Available records:
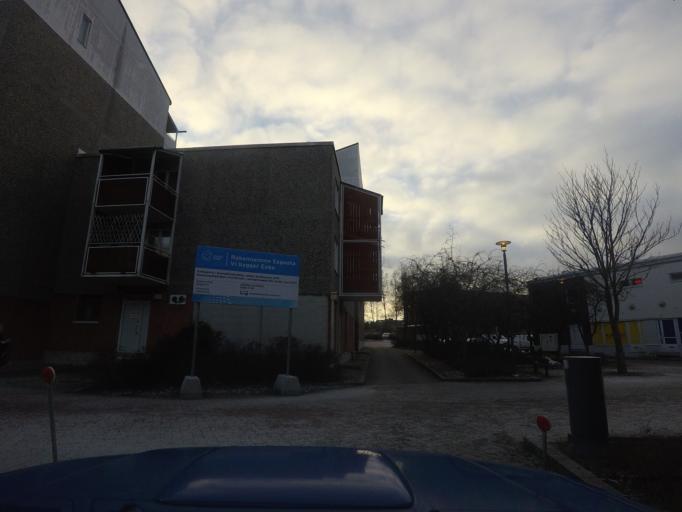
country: FI
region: Uusimaa
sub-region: Helsinki
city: Espoo
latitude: 60.2082
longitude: 24.6628
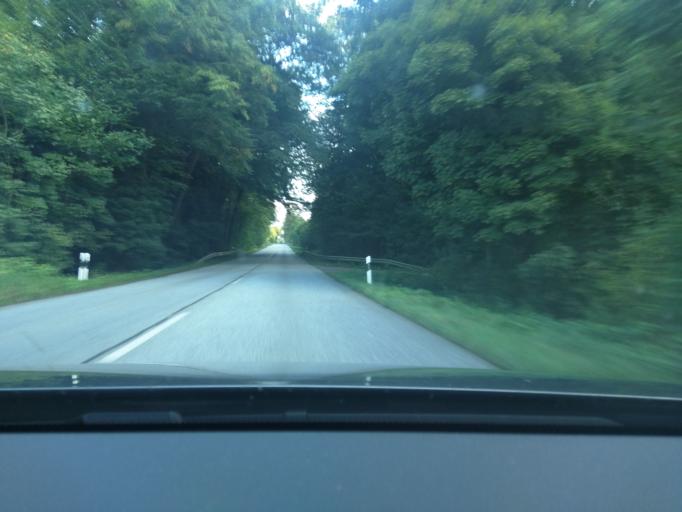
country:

Short exercise:
Please turn the lines in these rows into a numbered list, omitting any blank lines and leaving the pictures out of your answer.

The solution:
1. country: FI
2. region: Uusimaa
3. sub-region: Helsinki
4. city: Espoo
5. latitude: 60.2082
6. longitude: 24.6628
7. country:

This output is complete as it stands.